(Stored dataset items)
::::::

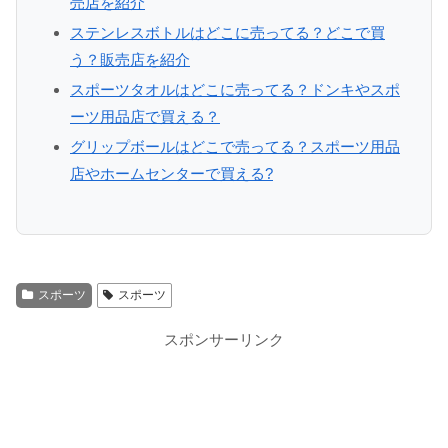
売店を紹介
ステンレスボトルはどこに売ってる？どこで買
う？販売店を紹介
スポーツタオルはどこに売ってる？ドンキやスポ
ーツ用品店で買える？
グリップボールはどこで売ってる？スポーツ用品
店やホームセンターで買える?
スポーツ
スポーツ
スポンサーリンク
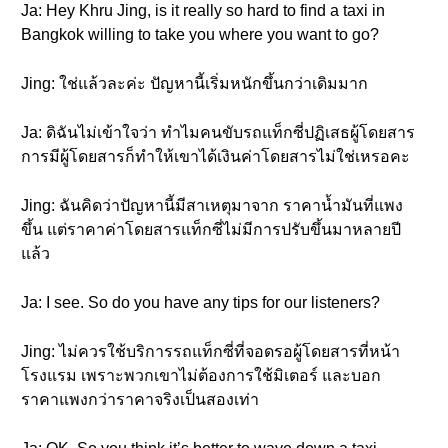
Ja: Hey Khru Jing, is it really so hard to find a taxi in
Bangkok willing to take you where you want to go?
Jing: ใช่แล้วละค่ะ ปัญหานี้เริ่มหนักขึ้นกว่าเดิมมาก
Ja: ดิฉันไม่เข้าใจว่า ทำไมคนขับรถแท็กซี่ปฏิเสธผู้โดยสาร
การมีผู้โดยสารก็ทำให้เขาได้เงินค่าโดยสารไม่ใช่เหรอคะ
Jing: ฉันคิดว่าปัญหานี้มีสาเหตุมาจาก ราคาน้ำมันที่แพง
ขึ้น แต่ราคาค่าโดยสารแท็กซี่ไม่มีการปรับขึ้นมาหลายปี
แล้ว
Ja: I see. So do you have any tips for our listeners?
Jing: ไม่ควรใช้บริการรถแท็กซี่ที่จอดรอผู้โดยสารที่หน้า
โรงแรม เพราะพวกเขาไม่ต้องการใช้มิเตอร์ และบอก
ราคาแพงกว่าราคาจริงเป็นสองเท่า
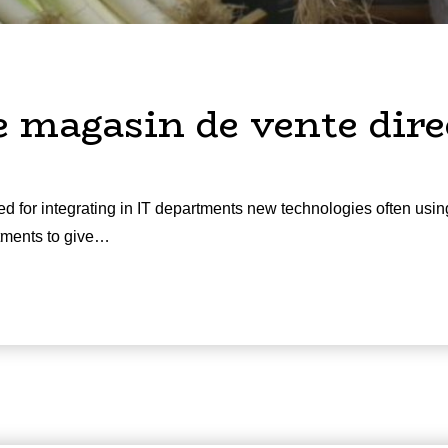
 magasin de vente direc
d for integrating in IT departments new technologies often usin
rtments to give…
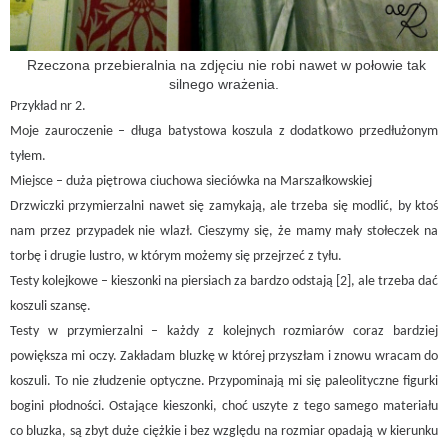
Rzeczona przebieralnia na zdjęciu nie robi nawet w połowie tak
silnego wrażenia.
Przykład nr 2.
Moje zauroczenie – długa batystowa koszula z dodatkowo przedłużonym
tyłem.
Miejsce – duża piętrowa ciuchowa sieciówka na Marszałkowskiej
Drzwiczki przymierzalni nawet się zamykają, ale trzeba się modlić, by ktoś
nam przez przypadek nie wlazł. Cieszymy się, że mamy mały stołeczek na
torbę i drugie lustro, w którym możemy się przejrzeć z tyłu.
Testy kolejkowe – kieszonki na piersiach za bardzo odstają [2], ale trzeba dać
koszuli szansę.
Testy w przymierzalni – każdy z kolejnych rozmiarów coraz bardziej
powiększa mi oczy. Zakładam bluzkę w której przyszłam i znowu wracam do
koszuli. To nie złudzenie optyczne. Przypominają mi się paleolityczne figurki
bogini płodności. Ostające kieszonki, choć uszyte z tego samego materiału
co bluzka, są zbyt duże ciężkie i bez względu na rozmiar opadają w kierunku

::::::

- Task requirements -
Enter each line of text from all the rows above into a Markdown table with two columns, n for the line number and Line for the text, skipping blank lines. Leave the pictures out of the table.

- Solution below -
| n | Line |
|---|---|
| 1 | 売店を紹介 |
| 2 | ステンレスボトルはどこに売ってる？どこで買 |
| 3 | う？販売店を紹介 |
| 4 | スポーツタオルはどこに売ってる？ドンキやスポ |
| 5 | ーツ用品店で買える？ |
| 6 | グリップボールはどこで売ってる？スポーツ用品 |
| 7 | 店やホームセンターで買える? |
| 8 | スポーツ |
| 9 | スポーツ |
| 10 | スポンサーリンク |
| 11 | Ja: Hey Khru Jing, is it really so hard to find a taxi in |
| 12 | Bangkok willing to take you where you want to go? |
| 13 | Jing: ใช่แล้วละค่ะ ปัญหานี้เริ่มหนักขึ้นกว่าเดิมมาก |
| 14 | Ja: ดิฉันไม่เข้าใจว่า ทำไมคนขับรถแท็กซี่ปฏิเสธผู้โดยสาร |
| 15 | การมีผู้โดยสารก็ทำให้เขาได้เงินค่าโดยสารไม่ใช่เหรอคะ |
| 16 | Jing: ฉันคิดว่าปัญหานี้มีสาเหตุมาจาก ราคาน้ำมันที่แพง |
| 17 | ขึ้น แต่ราคาค่าโดยสารแท็กซี่ไม่มีการปรับขึ้นมาหลายปี |
| 18 | แล้ว |
| 19 | Ja: I see. So do you have any tips for our listeners? |
| 20 | Jing: ไม่ควรใช้บริการรถแท็กซี่ที่จอดรอผู้โดยสารที่หน้า |
| 21 | โรงแรม เพราะพวกเขาไม่ต้องการใช้มิเตอร์ และบอก |
| 22 | ราคาแพงกว่าราคาจริงเป็นสองเท่า |
| 23 |  magasin de vente direc |
| 24 | d for integrating in IT departments new technologies often usin |
| 25 | rtments to give… |
| 26 | Rzeczona przebieralnia na zdjęciu nie robi nawet w połowie tak |
| 27 | silnego wrażenia. |
| 28 | Przykład nr 2. |
| 29 | Moje zauroczenie – długa batystowa koszula z dodatkowo przedłużonym |
| 30 | tyłem. |
| 31 | Miejsce – duża piętrowa ciuchowa sieciówka na Marszałkowskiej |
| 32 | Drzwiczki przymierzalni nawet się zamykają, ale trzeba się modlić, by ktoś |
| 33 | nam przez przypadek nie wlazł. Cieszymy się, że mamy mały stołeczek na |
| 34 | torbę i drugie lustro, w którym możemy się przejrzeć z tyłu. |
| 35 | Testy kolejkowe – kieszonki na piersiach za bardzo odstają [2], ale trzeba dać |
| 36 | koszuli szansę. |
| 37 | Testy w przymierzalni – każdy z kolejnych rozmiarów coraz bardziej |
| 38 | powiększa mi oczy. Zakładam bluzkę w której przyszłam i znowu wracam do |
| 39 | koszuli. To nie złudzenie optyczne. Przypominają mi się paleolityczne figurki |
| 40 | bogini płodności. Ostające kieszonki, choć uszyte z tego samego materiału |
| 41 | co bluzka, są zbyt duże ciężkie i bez względu na rozmiar opadają w kierunku |